—Aué!» fit allégrement le diacre: «ceux qui restent ne se plaindront plus de famines!» et il pensait: «mieux vaut moitié moins d'hommes sur la terre Tahiti, et qu'ils soient bons chrétiens et baptisés, plutôt que le double d'ignorants détestables!»

Mais Aüté se récriait encore:—«Cette bâtisse, à quoi sert-elle?» Il montrait de grands murs sans fenêtres levés sur un terrain vide. Iakoba ne savait pas exactement: c'était une «fabrique» ou une «factorerie». Il en ignorait l'usage. Peut-être on y écrasait le bambou sucré afin d'en avoir le jus, ou bien l'on séchait les fibres de coton, pour les mêler, les tisser, comme enseignaient les Missionnaires...

Aüté rit avec impertinence et ne cessa point de récriminer: il montrait, dévastées par les crabes de haári, des plantations autrefois serrées et florissantes, mais qu'on abandonnait parce que trop éloignées des faré-de-prières, et parce que leur soin détournait de la ferveur. Il ricanait aussi, à la vue de femmes rencontrées, couvertes d'étoffes sales:—«Comme si mieux ne vaut pas», répliquait encore le diacre, «un vêtement piritané décent et digne, même souillé de terre, plutôt qu'une impudique vêture païenne!» Le jeune homme, enfin, comptait le nombre des coupables marqués au front, et qui piétinaient—justement—la route longue et chaude. Il déplorait la montagne vide, les images des Tii en pièces. Et il répandit ses regrets: tout était mort du Tahiti des autrefois—qu'il n'avait jamais connu, à dire vrai, mais seulement rêvé, à travers les premiers récits...—Enfin, il se montra si impie et si mauvais chrétien que Iakoba lui imposa silence: il réclamait? il se lamentait? Mais c'est à bien juste titre que le Seigneur lui refusait Ses dons et Sa lumière. Qu'avait-il fait pour la gloire de Son nom? Que le jeune étranger se hâte d'imiter les disciples excellents du dieu, et d'abord en changeant de paroles. Alors il sentirait pénétrer en lui-même, aussi, la grâce du Seigneur!—mais voici la rive Punaávia.

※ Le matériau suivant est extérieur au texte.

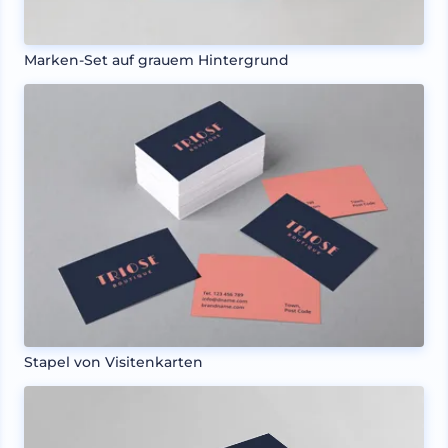
Marken-Set auf grauem Hintergrund
Stapel von Visitenkarten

On aperçut, vide à la fois de disciples et encombrée de nattes, de piquets, de cordes et de pierres à rôtir, une grande place auprès du rivage. Iakoba s'inquiéta soudain:

«Où est le faré?»

Un homme dormait parmi les débris. Le diacre le secoua en déclarant son titre et répéta:

—«Où est le grand faré-de-prières?»

L'autre répondit avec dignité: qu'il «en était le gardien et l'assistant de rang premier. Tout cela par avance. Car le faré n'avait jamais été bâti.» Il indiquait les bois enchevêtrés, se taisait, et voulut se rendormir. Le diacre le mit debout. Tous deux commencèrent à disputer. Sitôt, les fétii du voisinage, en quête de rires et de cris, vinrent mêler leurs réponses à celles du gardien, et témoignèrent que c'était bien là la maison du Seigneur, et qu'ils en étaient les fidèles.

—«Mais elle est par terre!» répétait Iakoba. En effet: «mais elle se lèverait bien un jour où l'autre.» D'ailleurs chacun des riverains avait donné sa part de travail, et s'en vantait: l'empressement d'abord, avait été grand: les façonneurs-de-pahi, habiles à manier les haches et les lames dentelées, abattaient les grands arbres alentour. D'autres plus rusés, dérobaient, aux ponts des rivières, des planches toutes prêtes. Bientôt le tas en fut plus gros qu'une estrade pour juger.—Puis, au bout d'une lunaison, l'on s'étonna que tout ne fût point fini. N'était-ce pas mauvais présage, et signe que le dieu, peut-être, ne voulait point habiter là?